Identifying a key culprit

Since then, they’ve used the platform to understand how SARS-Co-V2 infects different lung cells.

The tiny sacs known as alveoli are located at the tips of the lung branches and control the gas exchange that occurs with each breath: oxygen in, carbon dioxide out. The researchers found that alveoli, which are the guardians of the organ and the first line of defense against all inhaled threats, were more vulnerable to SARS-Co-V-2 infection than airway cells. If the virus got past them, the alveoli were sitting ducks.

Another view of virus particles (blue) infecting alveolar and airway tissues (red).

They also hit upon a winning combination of signaling proteins for creating the most robust batches of lung buds a mix of keratinocyte growth factor (KGF) and bone morphogenetic protein 4 (BMP4). Both contribute to cell differentiation and growth.

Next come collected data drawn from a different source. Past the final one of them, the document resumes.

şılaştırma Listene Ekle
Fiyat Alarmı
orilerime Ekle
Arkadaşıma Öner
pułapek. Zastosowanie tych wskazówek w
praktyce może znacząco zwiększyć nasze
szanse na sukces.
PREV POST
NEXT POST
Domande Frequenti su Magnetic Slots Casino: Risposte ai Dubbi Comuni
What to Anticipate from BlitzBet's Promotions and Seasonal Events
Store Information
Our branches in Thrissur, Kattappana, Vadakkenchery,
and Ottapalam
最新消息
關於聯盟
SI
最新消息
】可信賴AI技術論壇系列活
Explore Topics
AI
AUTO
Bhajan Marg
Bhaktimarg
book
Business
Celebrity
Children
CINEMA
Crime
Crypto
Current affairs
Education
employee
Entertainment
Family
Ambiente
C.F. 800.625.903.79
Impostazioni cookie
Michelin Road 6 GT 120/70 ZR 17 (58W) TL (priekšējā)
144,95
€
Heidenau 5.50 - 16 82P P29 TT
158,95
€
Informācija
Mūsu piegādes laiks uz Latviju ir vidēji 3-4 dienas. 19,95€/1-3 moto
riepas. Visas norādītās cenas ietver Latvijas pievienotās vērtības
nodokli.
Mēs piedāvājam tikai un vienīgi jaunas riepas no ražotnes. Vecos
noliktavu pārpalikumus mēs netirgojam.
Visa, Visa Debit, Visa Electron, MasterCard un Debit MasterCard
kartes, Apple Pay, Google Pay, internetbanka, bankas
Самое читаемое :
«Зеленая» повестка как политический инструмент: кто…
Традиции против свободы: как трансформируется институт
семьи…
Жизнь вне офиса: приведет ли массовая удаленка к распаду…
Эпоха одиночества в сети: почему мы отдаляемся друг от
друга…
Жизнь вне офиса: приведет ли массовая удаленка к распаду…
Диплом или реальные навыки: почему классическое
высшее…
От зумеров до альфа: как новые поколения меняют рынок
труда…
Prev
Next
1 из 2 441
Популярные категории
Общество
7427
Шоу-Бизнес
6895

Interestingly, the BMP pathway has a downside. They discovered that the BMP signaling pathway was activated in both infected lung buds and postmortem tissue from COVID patients, making the tissues more susceptible to infection. Blocking the BMP pathway made the cells less vulnerable.

Beyond COVID

The platform can also be used to look at the causes of diseases including lung cancer, RSV, pulmonary illnesses, and influenza, according to the experts. Moreover, it can be used to screen for new drugs to treat them.

And lungs are far from the only organ of interest. “The broader focus of our work is understanding cellular development to make synthetic organs and tissues that we can use to model diseases and find therapeutic mechanisms,” says Rosado-Olivieri. The liver, kidney, and pancreas are all likely next targets.

“The platform will also allow us to respond to the next pandemic with much more speed and precision,” Brivanlou adds. “We can quickly capitalize on this platform to make a virus visible and develop therapies much faster than we did for COVID. It can be used to screen for drugs, compounds, vaccines, monoclonal antibodies, and more directly in human tissue. This technology is ready to confront all kinds of threats that may hit us in the future.”